The reason I bring all this up is that I’m playing, for the first time in probably ten years, R.E.M.’s New Adventures in Hi-Fi
. It’s one of the albums I bought during the five months I was in Seattle, mid-August 1996 to mid-January 1997, and like the others--Prince’s Emancipation
, DJ Shadow’s Endtroducing . . .
, Headz 2a & 2b
, Nirvana’s From the Muddy Banks of the Wishkah
, as well as several cassettes I’d brought with me that survived the luggage loss, it’s tied inextricably to that time and place. I liked New Adventures
a lot at the time, and relistening I’m surprised at how strong some of it is; posterity hasn’t been kind to it, since it was the last album they made before Bill Berry left, at which point they more or less lost the rudder. It didn’t help that it’s by far their longest album--14 songs, 65-and-a-half minutes, most tracks five minutes or more, kind of a stylistic grab bag, mostly recorded on the Monster
tour, first album of a huge-money record deal, the place where simmering backlash finally took root. I remember Jim DeRogatis’s Request
feature, the first time I’d ever seen R.E.M. portrayed in an unflattering light in print; it impressed me a lot at the time, though I thought he was wrong about the album sucking.
When I got R.E.M.’s Warner Bros. expanded remasters last year, I had the opposite feeling--New Adventures
was probably a lot worse than I’d known. Last week, I ripped it onto my hard drive and played “New Test Leper” loudly on headphones. In 1996 it sounded like the most comforting song in the world, and time has been wonderful to it--the delicate empathy in Stipe’s voice hasn’t gone anywhere, and if the drums shuffle more politely than I’d remembered they’re not really the point anyway. (Jeremy also loved it.) The others I played were “Departure,” whose playfulness surprised me; and “Leave,” which surprised me by not being as good as I’d remembered. (That siren noise is sort of a nuisance, isn’t it?) And “Electrolite,” the only song on here with any kind of post-album-cycle shelf life, and as perfect in a way as any of their singles, which isn’t the same as saying it’s great.

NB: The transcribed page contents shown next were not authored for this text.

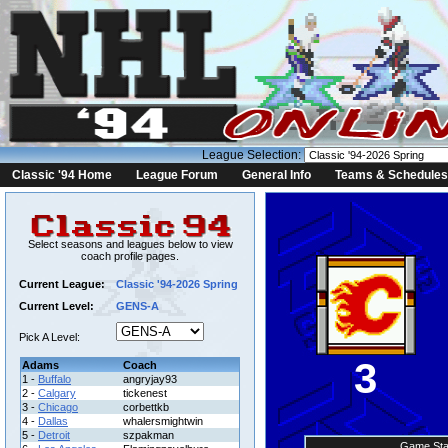
League Selection:
Classic '94 Home
League Forum
General Info
Teams & Schedules
Select seasons and leagues below to view
coach profile pages.
Current League:
Classic '94-2026 Spring
Current Level:
GENS-A
Pick A Level:
3
Adams
Coach
1 -
Buffalo
angryjay93
2 -
Calgary
tickenest
3 -
Chicago
corbettkb
4 -
Dallas
whalersmightwin
5 -
Detroit
szpakman
Game Sta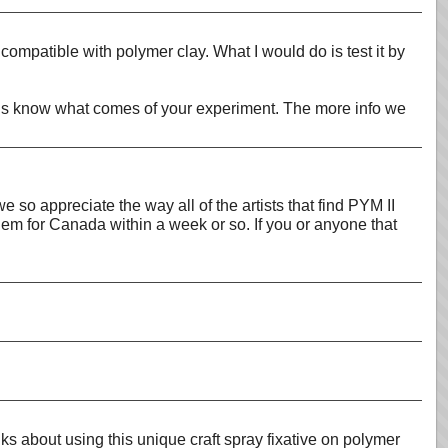
compatible with polymer clay. What I would do is test it by
Let us know what comes of your experiment. The more info we
so appreciate the way all of the artists that find PYM II
hem for Canada within a week or so. If you or anyone that
 about using this unique craft spray fixative on polymer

Playing it all while writing much of the above provided a few jolts, none of them too forbidding. (It’s R.E.M.; what did you expect?) “Undertow”’s “I’m drowning” refrain is a little fragmented but is still essentially as stirring as it’s meant to be. Actually, fragmentation is a theme here, as it was on Monster
, as well as U2’s albums of the period--“information overload” is so mid-’90s a trope it’s almost adorable now. One of the tracks is even called (groan!) “So Fast, So Numb”--schoolmarmish warning about losing your emotions in the mediascape, ahoy! See also “The Wake Up Bomb” and, to a lesser extent, “E-Bow the Letter,” which is more about celebrity but is still one of the dumbest choices for a single ever made by any band in R.E.M.’s then-sales class.

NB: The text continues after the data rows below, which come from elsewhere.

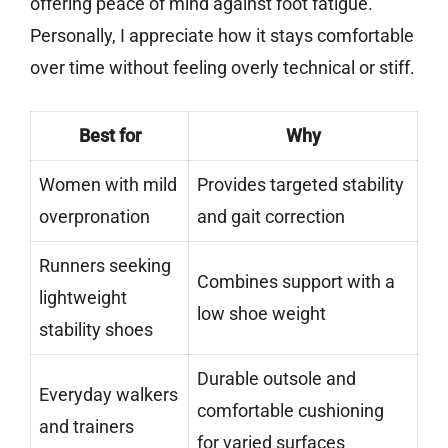
offering peace of mind against foot fatigue.
Personally, I appreciate how it stays comfortable
over time without feeling overly technical or stiff.
Best for
Why
Women with mild
Provides targeted stability
overpronation
and gait correction
Runners seeking
Combines support with a
lightweight
low shoe weight
stability shoes
Durable outsole and
Everyday walkers
comfortable cushioning
and trainers
for varied surfaces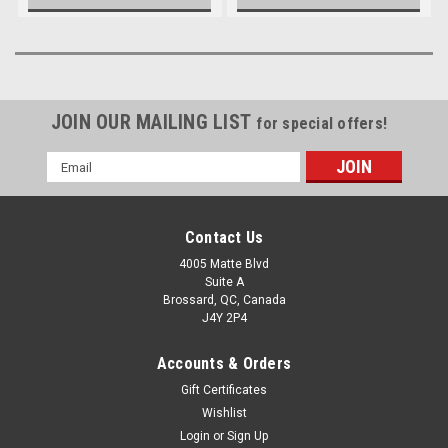
JOIN OUR MAILING LIST
for special offers!
Email
Address
Contact Us
4005 Matte Blvd
Suite A
Brossard, QC, Canada
J4Y 2P4
Accounts & Orders
Gift Certificates
Wishlist
Login
or
Sign Up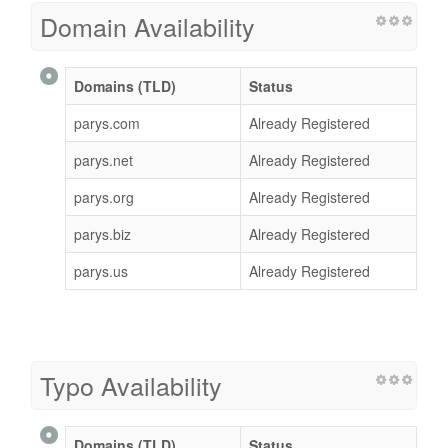
Domain Availability
Domains (TLD)
Status
parys.com
Already Registered
parys.net
Already Registered
parys.org
Already Registered
parys.biz
Already Registered
parys.us
Already Registered
Typo Availability
Domains (TLD)
Status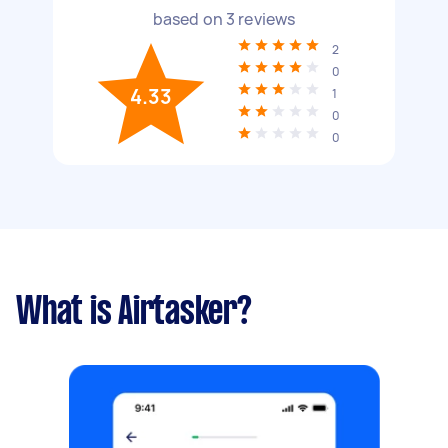
based on
3
reviews
2
0
4.33
1
0
0
What is Airtasker?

Not that I’m offering ex-post facto advice here. But if the album sounds bloated and shaky, it’s still got a handful of songs I’m super happy to reacquaint myself with. My perfect EP condensation runs: “Departure,” “Leper,” “Undertow,” “Be Mine,” and “Electrolite.” “Be Mine” is as deliberately tossed off as anything on Monster
, only it’s a straight-up power ballad, something R.E.M. were great at even if their fanbase does not wanna know.
The reason I came back, however hesitantly, to Adventures
is that I’ve been pounding Automatic for the People
these past couple weeks. Lots of smart people I know don’t like that one very much--too funereal, and it’s such a middlebrow choice for their best or second-best album that I can understand the impulse. But I’ve always adored the grace of the thing. At the time of its release, the whispers around the album were “AIDS elegy,” and there’s some of that for sure. (The Stipe-has-AIDS rumors are a different thing altogether.) What hits me most powerfully now, though, is something I couldn’t have heard when I first bought the album at 17: As much as anything, it’s an album about turning 30, about realizing your 20s are gone and won’t be coming back. It’s about facing middle age as much as it is about facing death. It’s about realizing the salad days were actually the salad days, because you could fuck up and it would fix itself eventually. No wonder they made Monster
after this, and no wonder it sounded so awkward--older guys in youth drag. When U2 did it, they’d been so self-serious for so long it really was a change of pace and heart; R.E.M., however much Stipe’s mumbling had shrouded them in mystery, had been jumpier and lighter even when they were criticizing foreign policy. They didn’t have to get goofy because they were already fundamentally light.
Needless to say, I haven’t gone back to Monster
yet. I’m still a little afraid of that one.